Required work >> Would you please output, word for word, the span of the listing below that opens on the line containing "vfov_deg: 71.6" and closes on the line containing "exposure_s: 1/27"? Include both ends and nothing more.

------------------------------

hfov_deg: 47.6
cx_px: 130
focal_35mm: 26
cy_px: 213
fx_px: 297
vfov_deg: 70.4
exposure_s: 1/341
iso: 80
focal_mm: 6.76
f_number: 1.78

------------------------------

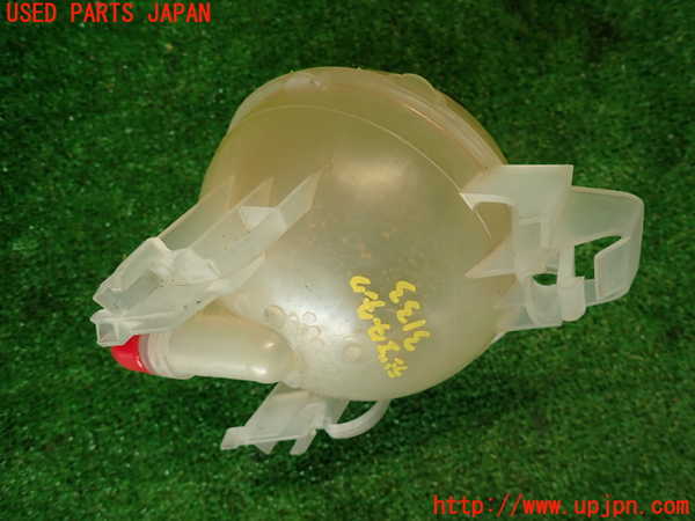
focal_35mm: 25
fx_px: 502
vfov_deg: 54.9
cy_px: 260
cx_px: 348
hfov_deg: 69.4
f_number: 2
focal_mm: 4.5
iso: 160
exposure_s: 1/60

------------------------------

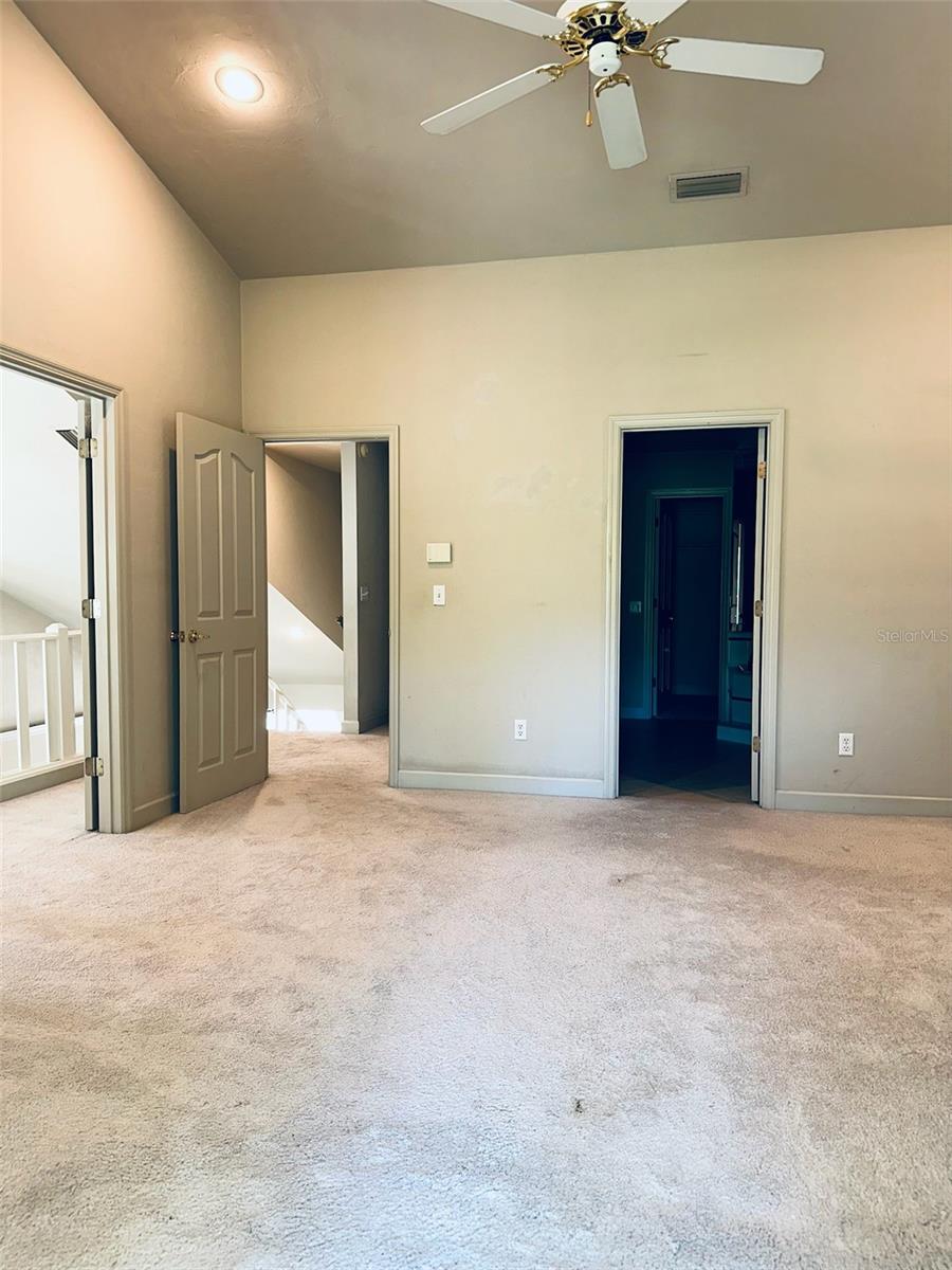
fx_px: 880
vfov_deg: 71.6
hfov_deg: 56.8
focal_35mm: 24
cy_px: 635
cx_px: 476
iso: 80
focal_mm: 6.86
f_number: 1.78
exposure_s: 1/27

------------------------------

Exercise solution >>
vfov_deg: 71.6
hfov_deg: 56.8
focal_35mm: 24
cy_px: 635
cx_px: 476
iso: 80
focal_mm: 6.86
f_number: 1.78
exposure_s: 1/27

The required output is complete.